WHAT THE TASK REQUIRES = The output should be identical to the entries that follow.

Data items:
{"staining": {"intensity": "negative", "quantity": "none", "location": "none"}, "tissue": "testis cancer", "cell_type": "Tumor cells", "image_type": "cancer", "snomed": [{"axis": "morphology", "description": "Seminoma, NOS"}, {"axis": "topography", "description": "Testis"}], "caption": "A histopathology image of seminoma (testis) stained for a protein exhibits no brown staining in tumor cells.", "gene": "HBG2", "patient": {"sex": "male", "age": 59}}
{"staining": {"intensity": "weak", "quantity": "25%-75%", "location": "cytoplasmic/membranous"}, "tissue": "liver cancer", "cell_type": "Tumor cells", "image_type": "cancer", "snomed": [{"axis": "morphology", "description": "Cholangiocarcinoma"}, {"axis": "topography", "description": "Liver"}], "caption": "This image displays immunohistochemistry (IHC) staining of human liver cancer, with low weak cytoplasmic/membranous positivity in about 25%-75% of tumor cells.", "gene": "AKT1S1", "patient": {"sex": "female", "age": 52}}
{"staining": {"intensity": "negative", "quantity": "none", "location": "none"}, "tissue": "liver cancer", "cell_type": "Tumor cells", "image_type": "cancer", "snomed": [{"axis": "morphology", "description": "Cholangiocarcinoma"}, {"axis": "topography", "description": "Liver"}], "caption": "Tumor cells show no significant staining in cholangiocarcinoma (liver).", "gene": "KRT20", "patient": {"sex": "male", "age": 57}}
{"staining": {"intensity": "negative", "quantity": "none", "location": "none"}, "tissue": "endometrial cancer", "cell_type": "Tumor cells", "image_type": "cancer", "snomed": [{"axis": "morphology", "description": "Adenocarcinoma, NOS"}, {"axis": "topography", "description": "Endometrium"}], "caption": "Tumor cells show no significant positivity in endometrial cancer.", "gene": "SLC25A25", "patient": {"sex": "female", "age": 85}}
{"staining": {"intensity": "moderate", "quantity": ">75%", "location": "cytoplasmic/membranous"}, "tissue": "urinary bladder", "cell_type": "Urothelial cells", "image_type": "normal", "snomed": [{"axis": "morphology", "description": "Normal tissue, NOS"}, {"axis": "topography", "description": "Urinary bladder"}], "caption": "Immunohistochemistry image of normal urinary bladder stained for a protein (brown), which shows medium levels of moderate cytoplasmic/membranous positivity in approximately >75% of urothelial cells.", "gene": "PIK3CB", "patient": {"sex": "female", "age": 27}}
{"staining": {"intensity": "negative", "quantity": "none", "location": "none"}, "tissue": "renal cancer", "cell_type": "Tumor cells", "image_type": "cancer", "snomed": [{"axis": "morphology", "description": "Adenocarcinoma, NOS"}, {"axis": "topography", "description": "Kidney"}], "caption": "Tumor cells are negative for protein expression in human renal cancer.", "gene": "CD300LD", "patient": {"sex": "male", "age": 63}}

RESULT FOR THIS TASK =
{"staining": {"intensity": "negative", "quantity": "none", "location": "none"}, "tissue": "testis cancer", "cell_type": "Tumor cells", "image_type": "cancer", "snomed": [{"axis": "morphology", "description": "Seminoma, NOS"}, {"axis": "topography", "description": "Testis"}], "caption": "A histopathology image of seminoma (testis) stained for a protein exhibits no brown staining in tumor cells.", "gene": "HBG2", "patient": {"sex": "male", "age": 59}}
{"staining": {"intensity": "weak", "quantity": "25%-75%", "location": "cytoplasmic/membranous"}, "tissue": "liver cancer", "cell_type": "Tumor cells", "image_type": "cancer", "snomed": [{"axis": "morphology", "description": "Cholangiocarcinoma"}, {"axis": "topography", "description": "Liver"}], "caption": "This image displays immunohistochemistry (IHC) staining of human liver cancer, with low weak cytoplasmic/membranous positivity in about 25%-75% of tumor cells.", "gene": "AKT1S1", "patient": {"sex": "female", "age": 52}}
{"staining": {"intensity": "negative", "quantity": "none", "location": "none"}, "tissue": "liver cancer", "cell_type": "Tumor cells", "image_type": "cancer", "snomed": [{"axis": "morphology", "description": "Cholangiocarcinoma"}, {"axis": "topography", "description": "Liver"}], "caption": "Tumor cells show no significant staining in cholangiocarcinoma (liver).", "gene": "KRT20", "patient": {"sex": "male", "age": 57}}
{"staining": {"intensity": "negative", "quantity": "none", "location": "none"}, "tissue": "endometrial cancer", "cell_type": "Tumor cells", "image_type": "cancer", "snomed": [{"axis": "morphology", "description": "Adenocarcinoma, NOS"}, {"axis": "topography", "description": "Endometrium"}], "caption": "Tumor cells show no significant positivity in endometrial cancer.", "gene": "SLC25A25", "patient": {"sex": "female", "age": 85}}
{"staining": {"intensity": "moderate", "quantity": ">75%", "location": "cytoplasmic/membranous"}, "tissue": "urinary bladder", "cell_type": "Urothelial cells", "image_type": "normal", "snomed": [{"axis": "morphology", "description": "Normal tissue, NOS"}, {"axis": "topography", "description": "Urinary bladder"}], "caption": "Immunohistochemistry image of normal urinary bladder stained for a protein (brown), which shows medium levels of moderate cytoplasmic/membranous positivity in approximately >75% of urothelial cells.", "gene": "PIK3CB", "patient": {"sex": "female", "age": 27}}
{"staining": {"intensity": "negative", "quantity": "none", "location": "none"}, "tissue": "renal cancer", "cell_type": "Tumor cells", "image_type": "cancer", "snomed": [{"axis": "morphology", "description": "Adenocarcinoma, NOS"}, {"axis": "topography", "description": "Kidney"}], "caption": "Tumor cells are negative for protein expression in human renal cancer.", "gene": "CD300LD", "patient": {"sex": "male", "age": 63}}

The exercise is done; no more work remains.